**GOAL OF THE EXERCISE:** Tell how many lines in the data hold "Vermietung", giving that figure alone.

**SUPPLIED DATA:**
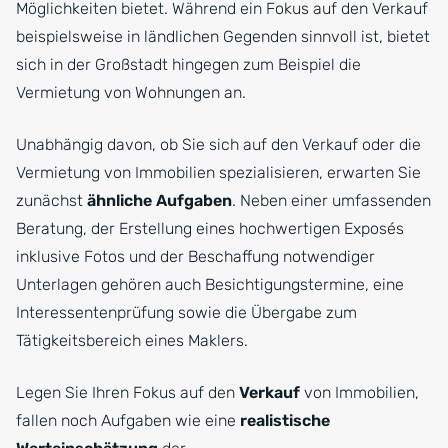
Möglichkeiten bietet. Während ein Fokus auf den Verkauf
beispielsweise in ländlichen Gegenden sinnvoll ist, bietet
sich in der Großstadt hingegen zum Beispiel die
Vermietung von Wohnungen an.
Unabhängig davon, ob Sie sich auf den Verkauf oder die
Vermietung von Immobilien spezialisieren, erwarten Sie
zunächst
ähnliche Aufgaben
. Neben einer umfassenden
Beratung, der Erstellung eines hochwertigen Exposés
inklusive Fotos und der Beschaffung notwendiger
Unterlagen gehören auch Besichtigungstermine, eine
Interessentenprüfung sowie die Übergabe zum
Tätigkeitsbereich eines Maklers.
Legen Sie Ihren Fokus auf den
Verkauf
von Immobilien,
fallen noch Aufgaben wie eine
realistische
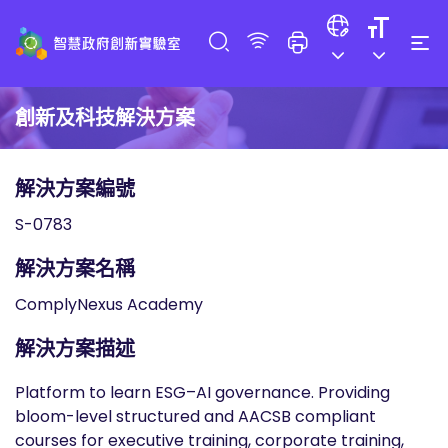
創新及科技解決方案
解決方案編號
S-0783
解決方案名稱
ComplyNexus Academy
解決方案描述
Platform to learn ESG–AI governance. Providing
bloom-level structured and AACSB compliant
courses for executive training, corporate training,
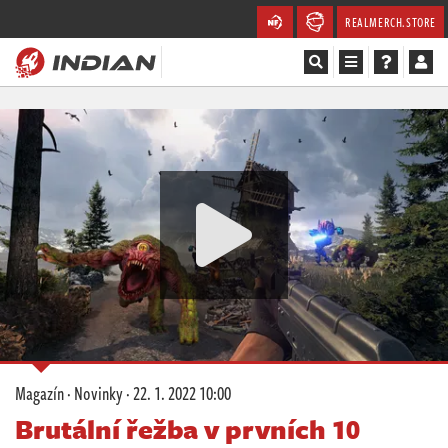
REALMERCH.STORE
Magazín
Recenze
Videa
Soutěže
Databáze
Komunita
Magazín
·
Novinky
·
22. 1. 2022 10:00
Redakce
Brutální řežba v prvních 10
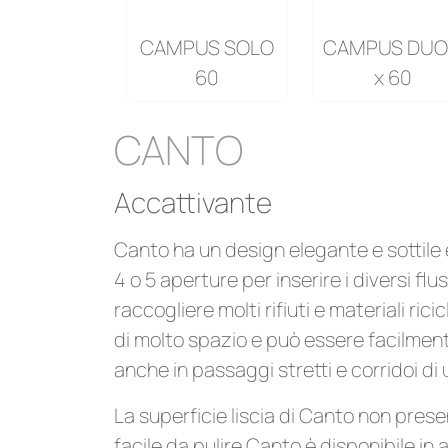
CAMPUS SOLO
CAMPUS DUO
60
x 60
CANTO
Accattivante
Canto ha un design elegante e sottile e
4 o 5 aperture per inserire i diversi fluss
raccogliere molti rifiuti e materiali ric
di molto spazio e può essere facilment
anche in passaggi stretti e corridoi di u
La superficie liscia di Canto non presen
facile da pulire.Canto è disponibile in 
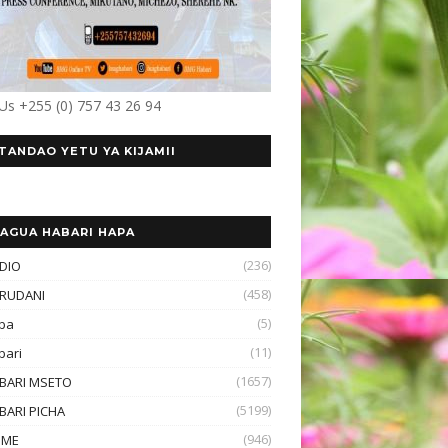
 Us +255 (0) 757 43 26 94
TANDAO YETU YA KIJAMII
AGUA HABARI HAPA
(236)
DIO
(458)
RUDANI
(5)
ba
(11)
bari
(1657)
BARI MSETO
(5199)
BARI PICHA
(946)
OME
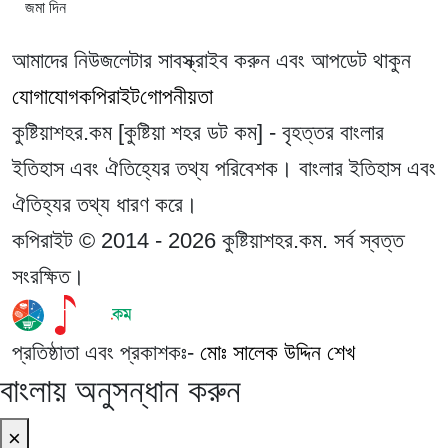
আমাদের নিউজলেটার সাবস্ক্রাইব করুন এবং আপডেট থাকুন
যোগাযোগ
কপিরাইট
গোপনীয়তা
কুষ্টিয়াশহর.কম [কুষ্টিয়া শহর ডট কম] - বৃহত্তর বাংলার
ইতিহাস এবং ঐতিহ্যের তথ্য পরিবেশক। বাংলার ইতিহাস এবং
ঐতিহ্যর তথ্য ধারণ করে।
কপিরাইট © 2014 - 2026 কুষ্টিয়াশহর.কম. সর্ব স্বত্ত
সংরক্ষিত।
প্রতিষ্ঠাতা এবং প্রকাশকঃ-
মোঃ সালেক উদ্দিন শেখ
বাংলায় অনুসন্ধান করুন
×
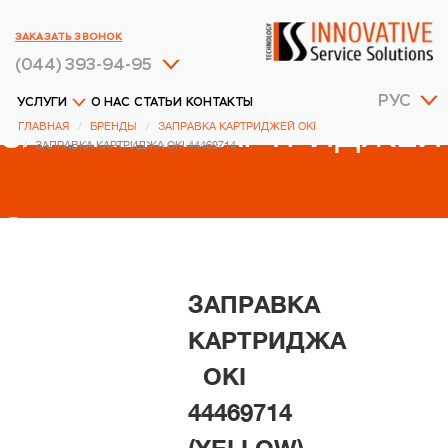
ЗАКАЗАТЬ ЗВОНОК
(044) 393-94-95
РУС
УСЛУГИ
О НАС
СТАТЬИ
КОНТАКТЫ
ЗАПРАВКА КАРТРИДЖЕЙ
ГЛАВНАЯ
БРЕНДЫ
ЗАПРАВКА КАРТРИДЖЕЙ OKI
ЗАПРАВКА КАРТРИДЖА OKI 44469714
OKI
ЗАПРАВКА
КАРТРИДЖА
OKI
44469714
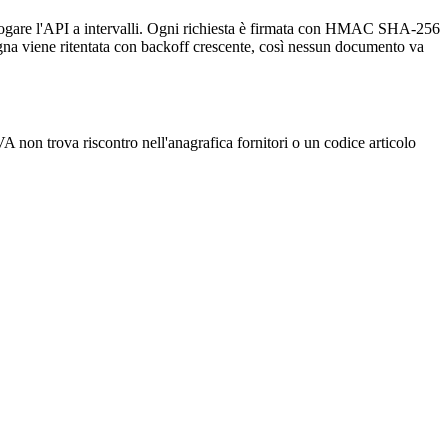
rogare l'API a intervalli. Ogni richiesta è firmata con HMAC SHA-256
segna viene ritentata con backoff crescente, così nessun documento va
A non trova riscontro nell'anagrafica fornitori o un codice articolo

**ANSWER AREA:** 2